Stefanos Tsitsipas crushed Andrey Rublev 6-3, 6-3 on Sunday in a one-sided final in the Monte Carlo Open for his first Masters 1000 title and put his success to "learning to breathe".
The Greek 22-year-old world number five took just one hour and 11 minutes to beat the Russian, ranked eighth, for the biggest victory in his career, after his triumph in the year-end ATP Finals in 2019.
"Breathing is something I've been working on the last couple of months with my psychologist," said Tsitsipas, who said he has taken up meditation and is "inspired by Buddhism".
"I find breathing very important especially when I'm performing or playing, breathing helps me control myself and have full control of what I'm doing out there.
"Definitely something that I've been putting a lot of work in the last couple of weeks."

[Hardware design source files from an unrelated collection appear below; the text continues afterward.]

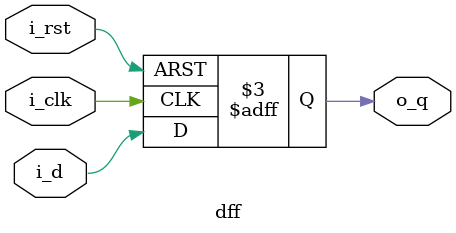
<source format=v>
`timescale 1ns / 1ps
module dff(
    input i_clk,
    input i_rst,
    input i_d,
    output reg o_q
    );
	 always @(posedge i_clk or posedge i_rst) begin
		if(i_rst == 1) o_q <= 1'b0;
		else o_q <= i_d;
	 end


endmodule

</source>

The Greek's victory in his seventh match against 23-year-old Rublev gave him a 4-3 advantage in their head-to-head meetings.
Tsitsipas believes that his rivalry with Rublev, which started at the prestigious Orange Bowl in Florida, could even one day go on to match the epic confrontations involving Novak Djokovic, Rafael Nadal and Roger Federer.
"You see back 15 years ago, 10 years ago when Nadal and Federer built one. I feel like in our circumstances, the way it's going to be in this era, there are going to be much more rivalries than just one," said Tsitsipas.
"It won't be singular. Me with (Alexander) Zverev, me with (Jannik) Sinner, me with (Matteo) Berrettini."
Tsitsipas now has six titles on the ATP Tour, including the year-end ATP Finals in 2019 and four ATP 250 tournaments (Stockholm 2018, Marseille and Estoril 2019, Marseille 2020).
By the time Rublev got going in the first set on Sunday, the damage was done.
Tsitsipas calmly held his service games to win the first set in 32 minutes.
The second followed the same pattern as Tsitsipas broke serve in the third game. He broke again to end the match.
Rublev, who was playing in his first Masters 1000 final after eliminating Rafael Nadal in the quarter-finals, did not have a break point in the match.
The Russian admitted he had even surprised himself when he defeated Nadal, an 11-time champion in Monte Carlo, on Friday.
"When I confirmed to play Barcelona (which starts Monday), it was right before match with Rafa," he said.
"I was thinking in my head that Friday probably I will be already in Barcelona! But, I think I can play on Wednesday, so I have like two days off, which is more than enough."